A person violating the provisions of subsection (B) is guilty of a felony and, upon conviction, must be imprisoned not more than ten years or fined not more than five thousand dollars, or both, and must be required to perform at least two hundred fifty hours of community service. A violation of item (4), whether by the owner of the public property or by another person, must be corrected by the owner of the public property within ninety days when the historical monument is intact and within one year when the monument is so damaged that repairs or replacement are required. The owner of the public property shall bear the costs of correcting violations and may pursue reimbursement of the costs from the violators.

(C)(1)    For purposes of subsection (B)(4), the term 'historical monument' or 'historical marker' means a statue or memorial dedicated to the memory of a historical figure, person, group, or event.

(2)    A person or organization that has an interest in caring for the property may bring a civil action for a violation of subsection (B) to recover damages and the cost of restoration and repair of the property, plus attorney's fees and court costs. When the violation is under color of law or by any government agency, the recovery may be for treble damages in addition to the cost of restoration and repair of the property, plus attorney's fees and court costs.
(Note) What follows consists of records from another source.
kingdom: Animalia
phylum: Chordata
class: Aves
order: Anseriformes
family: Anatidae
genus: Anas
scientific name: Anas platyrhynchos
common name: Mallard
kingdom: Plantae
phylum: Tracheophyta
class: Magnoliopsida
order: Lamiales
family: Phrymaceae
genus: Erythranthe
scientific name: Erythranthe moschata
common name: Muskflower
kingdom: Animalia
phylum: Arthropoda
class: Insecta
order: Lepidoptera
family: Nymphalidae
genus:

An organization with a purpose, primary or otherwise, to remember or honor a particular event, people, or time period including, but not limited to, historical and heritage organizations, shall have civil standing to bring an action as described in this section.

(C)(D)(1)    It is unlawful for a person wilfully and knowingly to steal anything of value located upon or around a repository for human remains or within a human graveyard, cemetery, Native American burial ground or burial mound, or memorial park, or for a person wilfully, knowingly, and without proper legal authority to destroy, tear down, or injure any fencing, plants, trees, shrubs, or flowers located upon or around a repository for human remains, or within a human graveyard, cemetery, Native American burial ground or burial mound, or memorial park.

(2)    A person violating the provisions of item (1) is guilty of:

(a)    a felony and, upon conviction, if the theft of, destruction to, injury to, or loss of property is valued at four hundred dollars or more, must be fined not more than five thousand dollars or imprisoned not more than five years, or both, and must be required to perform not more than five hundred hours of community service;

(b)    a misdemeanor triable in magistrates court or municipal court, notwithstanding the provisions of Sections 22-3-540, 22-3-545, 22-3-550, and 14-25-65, if the theft of, destruction to, injury to, or loss of property is valued at less than four hundred dollars. Upon conviction, a person must be fined not more than one thousand dollars, or imprisoned not more than thirty days, or both, and must be required to perform not more than two hundred fifty hours of community service.

(D)(E)    A person who owns or has an interest in caring for the property, in the case of private lands, or the State, in the case of state lands, may bring a civil action for a violation of this section to recover damages, and the cost of restoration and repair of the property, plus attorney's fees and court costs."

SECTION    2.    This act takes effect upon approval by the Governor.